|(a) For the purpose of administering the Local Sales and Use Tax Act (hereafter referred to as the City Act), all rules and regulations relating to the Limited Sales, Excise, and Use Tax Act (hereafter referred to as the State Act) shall have the same effect with respect to the local sales and use tax (hereafter referred to as city tax) except in those situations where rules and regulations relating to city taxes have been issued to clarify specific statutory provisions. (b) Only those taxable items that are subject to taxation by the State of Texas under the State Act shall be subject to taxation under the City Act. All exemptions granted to agencies of government, organizations, persons, and to the sale, storage, use, and other consumption of certain taxable items under the provisions of the Tax Code, §§151.301-151.332, also apply to the imposition and collection of the city tax unless otherwise modified. (c) Permits,
exemption certificates, and resale certificates required for the state limited sales and use tax (hereafter referred to as state tax) shall satisfy the requirements of the City Act; no additional permit or certificates shall be required as a result of the City Act.
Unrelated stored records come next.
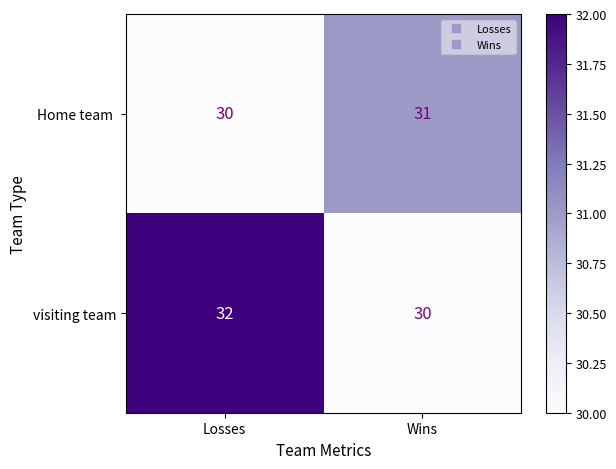

Is it true that visiting team equals 30 at Wins?

True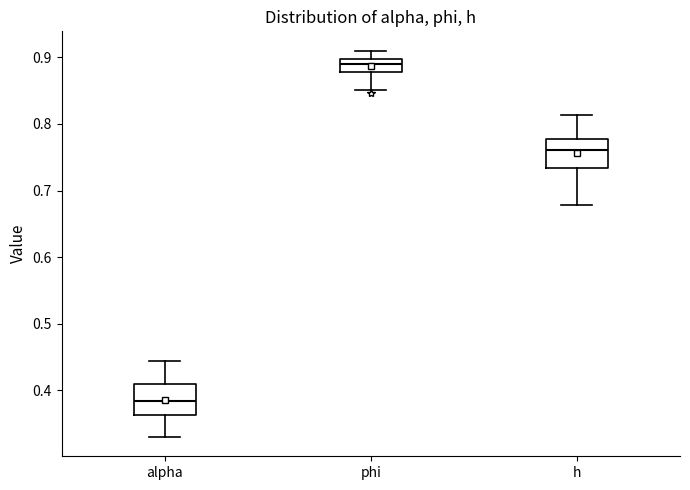

Which box's median line is the lowest?

alpha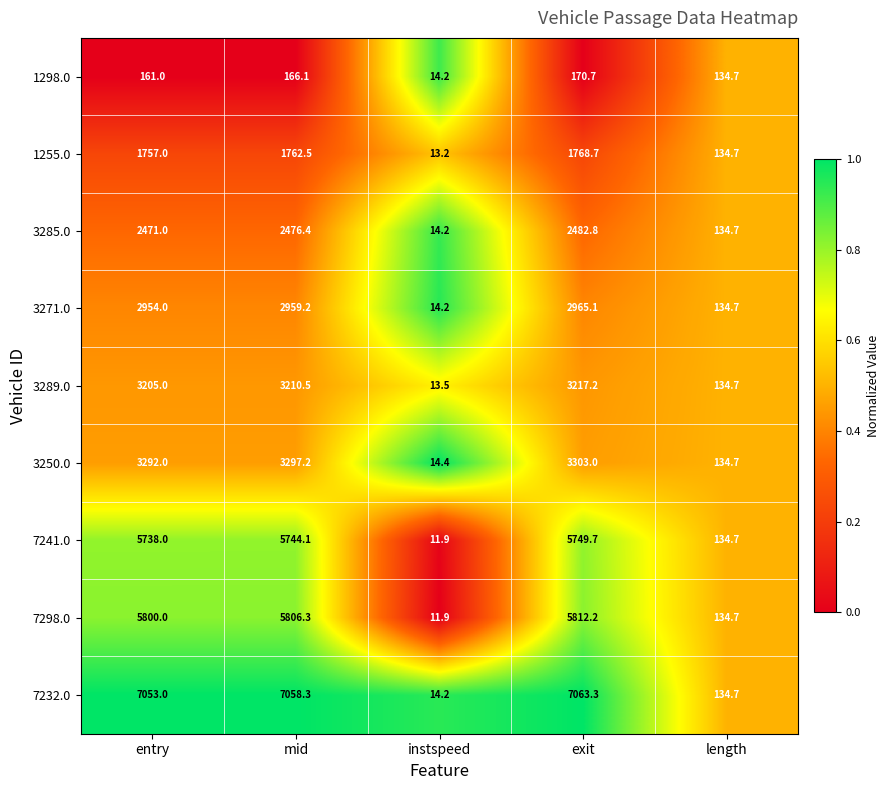

What is the difference between the 7298.0 values at mid and entry?

6.3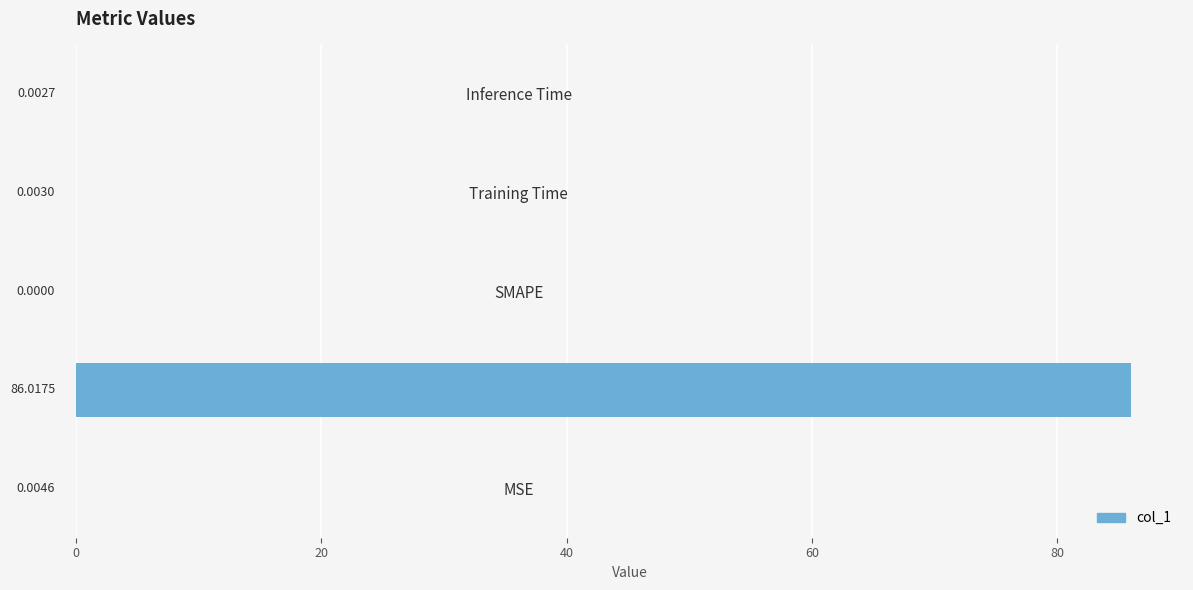

At which category does the chart reach its peak across all series?

MAPE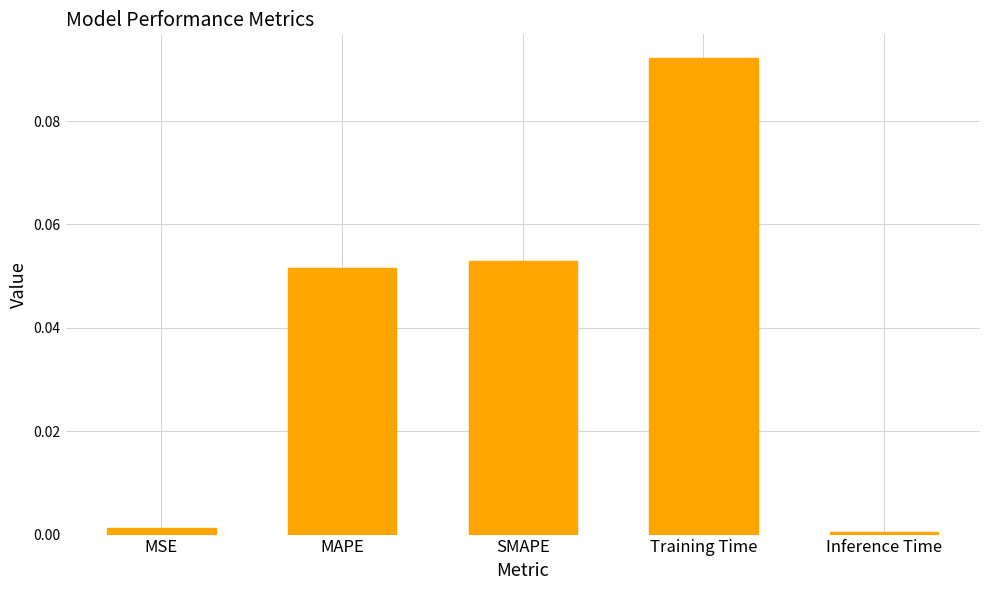

What is the label of the 3rd bar from the right?

SMAPE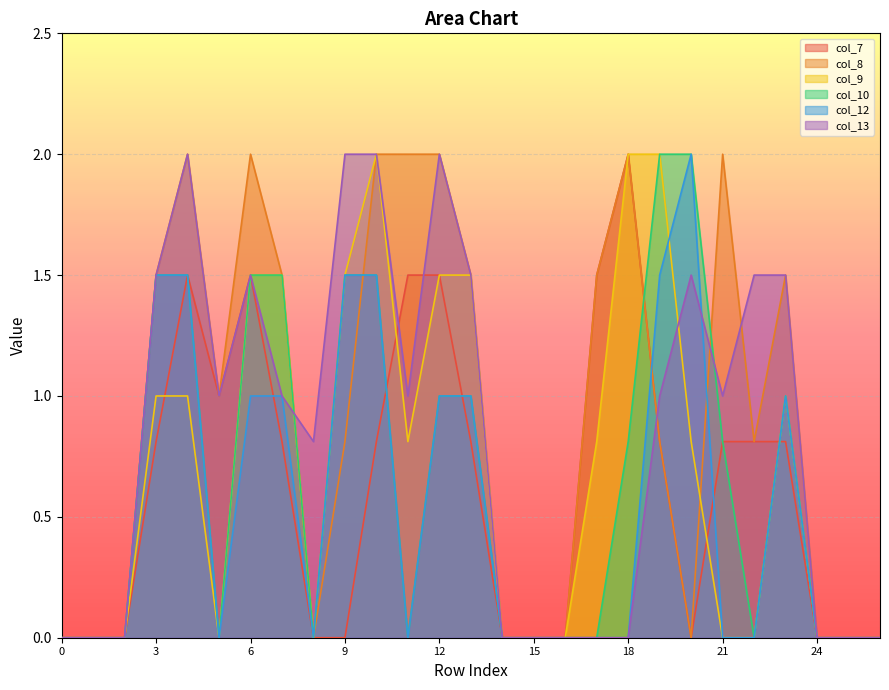

In col_13, how many points are lower than both neighbors (excluding endpoints)?

4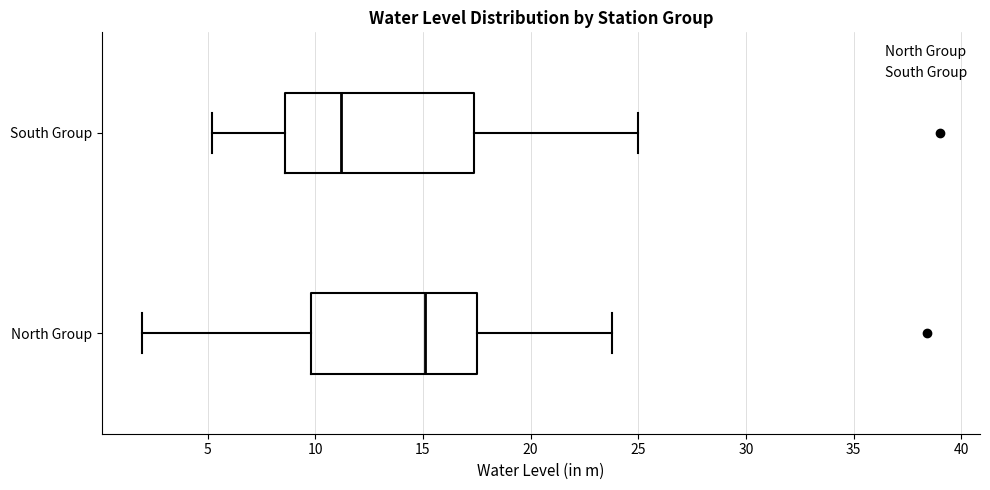

Reading bottom to top, transcribe this box plot: for each box, give where its median line is, the range the box spans, and where its two whiskers end, as read against the x-axis. The values are not printed on the chart, so give them approximately, as read against the axis.

North Group: median 15.0, box 10.0 to 17.5, whiskers 2.0 to 24.0
South Group: median 11.0, box 8.5 to 17.5, whiskers 5.0 to 25.0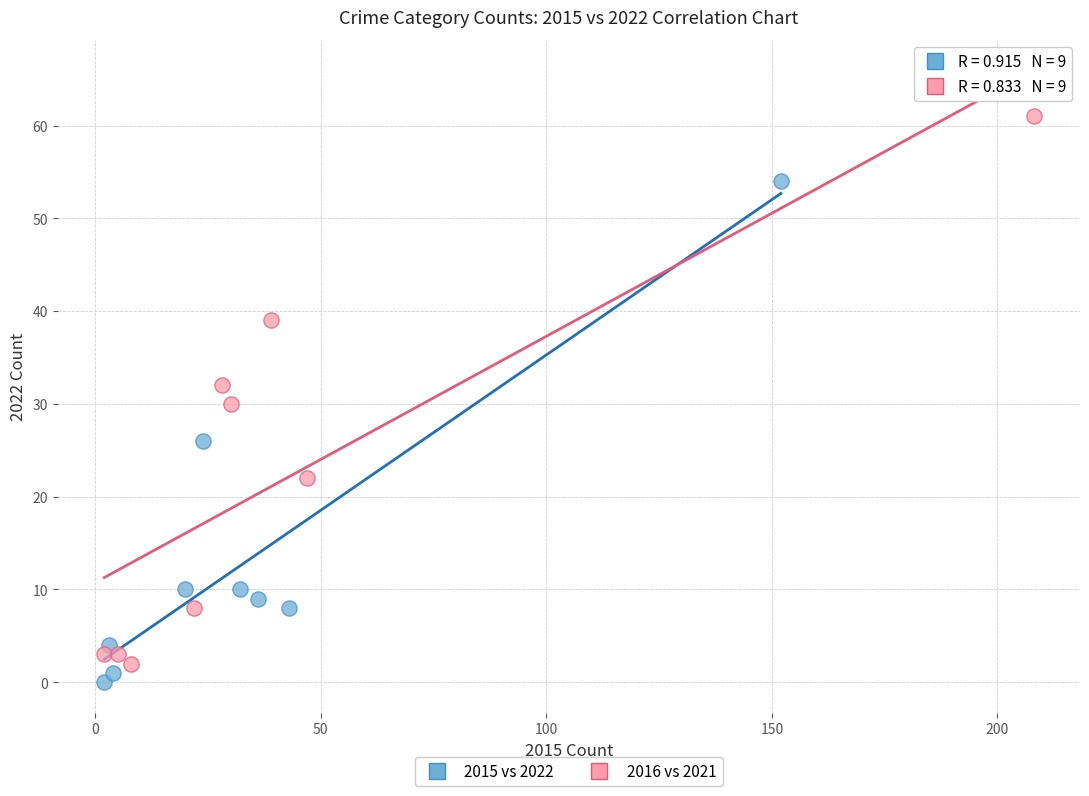

What are all the series names shown in the legend?

2015 vs 2022, 2016 vs 2021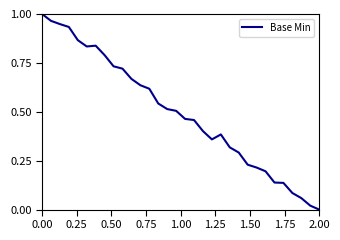

Which category has the lowest value across all series?

2.00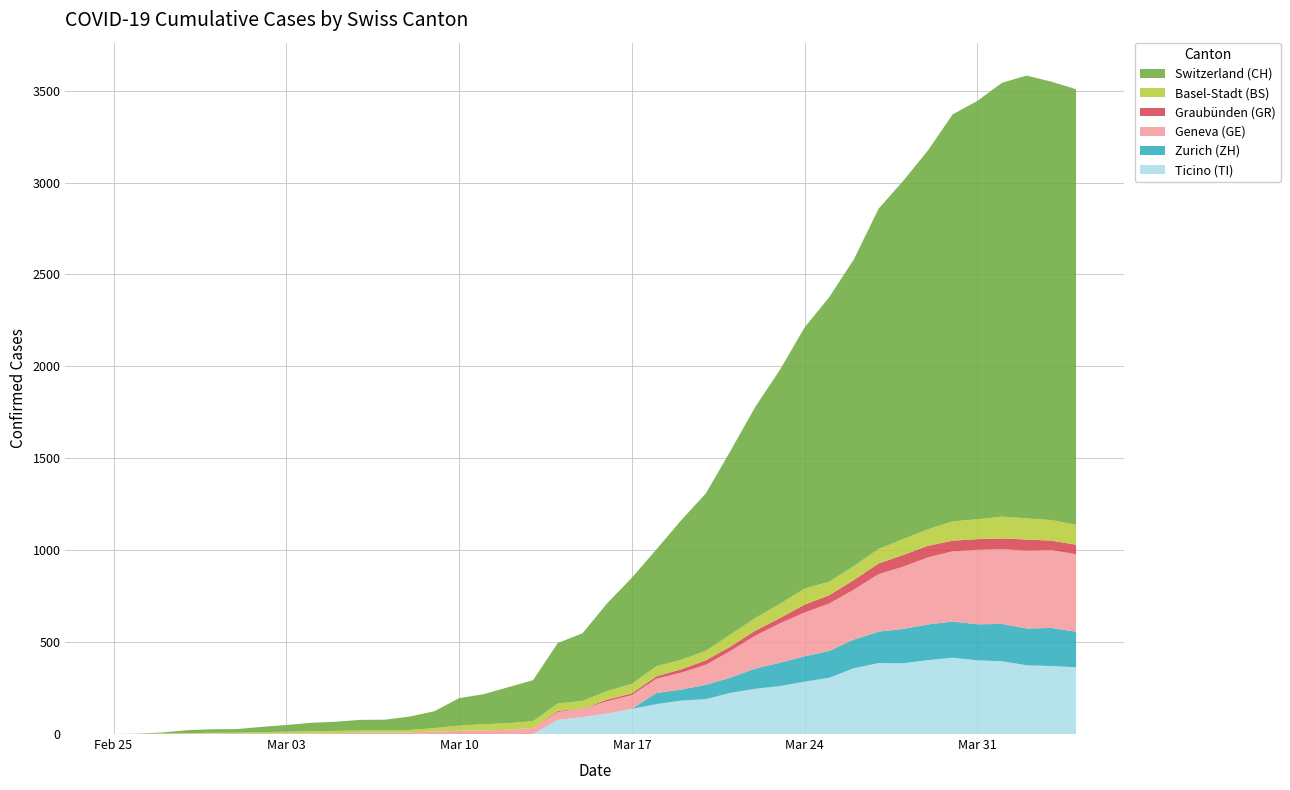

Reading right to left, transcribe all the data shown in this chart.

CH: 2370	2385	2409	2360	2276	2214	2061	1949	1851	1669	1548	1421	1273	1148	999	856	759	636	577	477	368	329	223	196	164	149	92	73	59	58	50	46	36	29	20	19	16	5	1	0
GE: 421	424	424	406	405	382	365	339	313	272	258	238	214	179	145	109	92	78	75	66	46	43	33	23	20	18	13	9	7	7	5	4	4	3	3	3	2	1	1	0
ZH: 194	207	200	203	196	197	194	187	171	156	146	138	127	110	83	78	60	60	0	0	0	0	0	0	0	0	0	0	0	0	0	0	0	0	0	0	0	0	0	0
BS: 108	112	115	119	108	105	90	87	79	76	74	87	77	69	66	52	52	55	52	47	42	40	37	36	33	28	19	13	12	12	12	11	9	7	4	4	3	3	0	0
GR: 52	51	60	59	58	58	63	63	58	52	45	43	29	27	24	24	18	13	9	9	0	6	0	0	0	0	0	0	0	0	0	0	0	0	0	0	0	0	0	0
TI: 363	370	374	396	401	415	402	385	386	358	306	285	261	246	224	190	182	163	137	112	92	77	0	0	0	0	0	0	0	0	0	0	0	0	0	0	0	0	0	0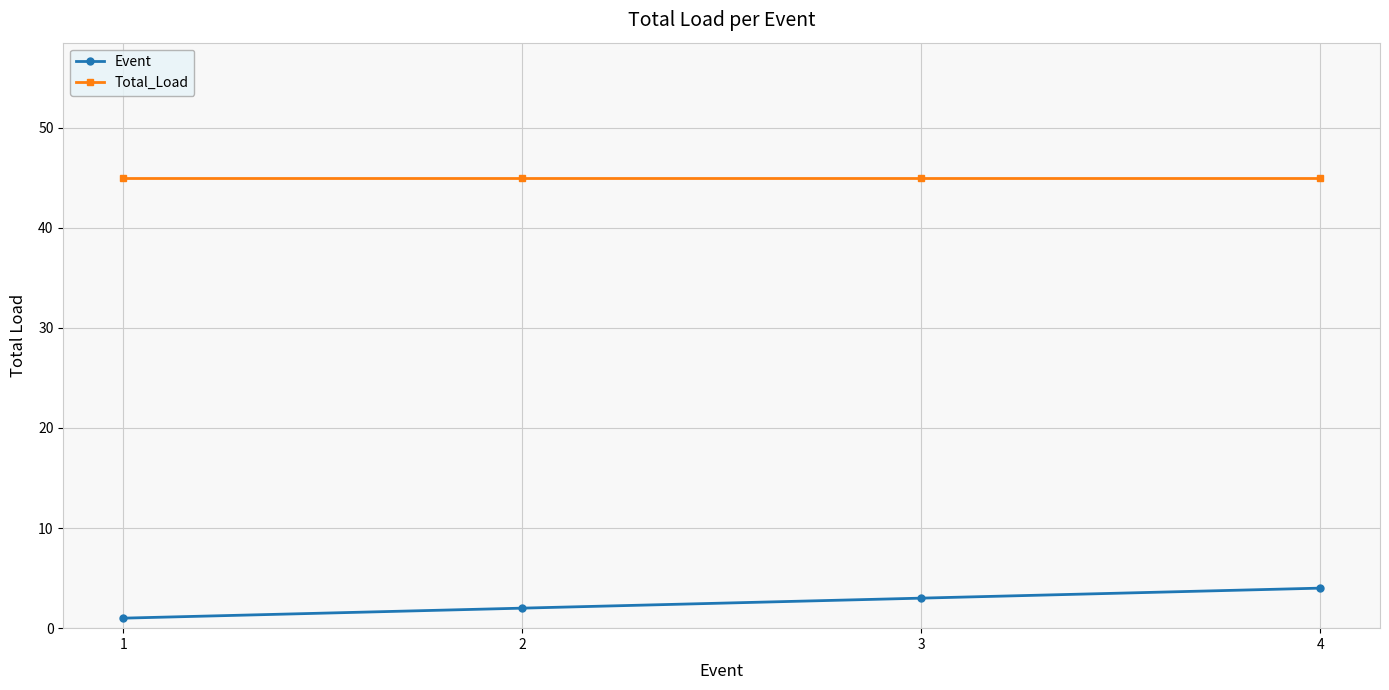

At which category is the sum across all series the highest?

4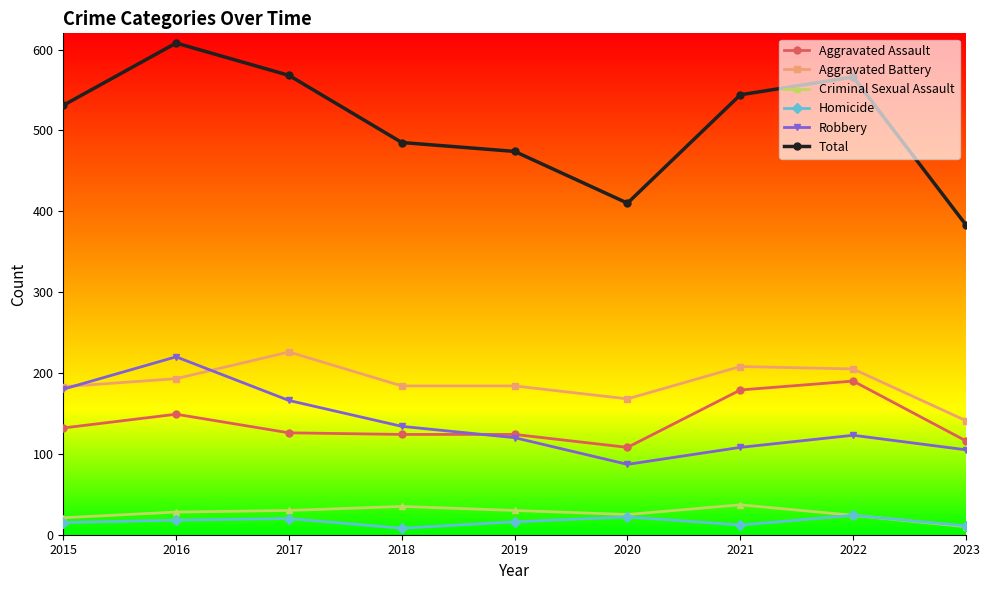

Between 2015 and 2019, which series saw the biggest shift?

Robbery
See §3.285 of this title (relating to Resale Certificate; Sales for Resale), §3.286 of this title (relating to Seller's and Purchaser's Responsibilities), §3.287 of this title (relating to Exemption Certificates), and §3.288 of this title (relating to Direct Payment Procedures and Qualifications). (d) An exception is made to the provision of subsection (c) of this section when an exemption is claimed from the city tax on taxable items that will be used in the performance of certain written contracts and bids executed prior to the effective date of the city tax. In order to claim this latter exemption, which applies only to the city tax, a special exemption certificate form is
required. See §3.376 of this title (relating to Prior Contract Exemptions) for further details regarding eligibility for the exemption. (e) Exclusion of sales for an amount on which no tax may be collected from the customer shall be as follows. (1) Any retailer who can establish to the satisfaction of the comptroller that 50% or more of his total receipts from sales of taxable items arise from individual transactions in which the total sales price is an amount on which no tax may be collected may exclude the receipts from such individual sales when reporting and paying the tax. No such reporting method shall be used unless the comptroller has given prior written approval to the retailer. Prior written approval may be obtained only by providing the comptroller with records which conclusively establish that 50% or more of the applicant's receipts are from sales in an amount on which no tax may be collected. If two or more items, each of
which sells for an amount on which no tax may be collected, are sold together for a total sales price that requires tax to be collected, the receipts from such sales may not be treated as two separate sales and not taxed. (2) Every retailer desiring to use the method mentioned in paragraph (1) of this subsection must maintain adequate records, satisfactory to the comptroller, to support his eligibility. After the written approval of the comptroller is granted to any retailer to use the method, the retailer must maintain adequate records to support every report. If during any reporting period the retailer's records fail to establish the facts necessary to exclude sales in an amount on which no tax may be collected, the tax for such period(s) must be reported paid on all receipts from sales of taxable items.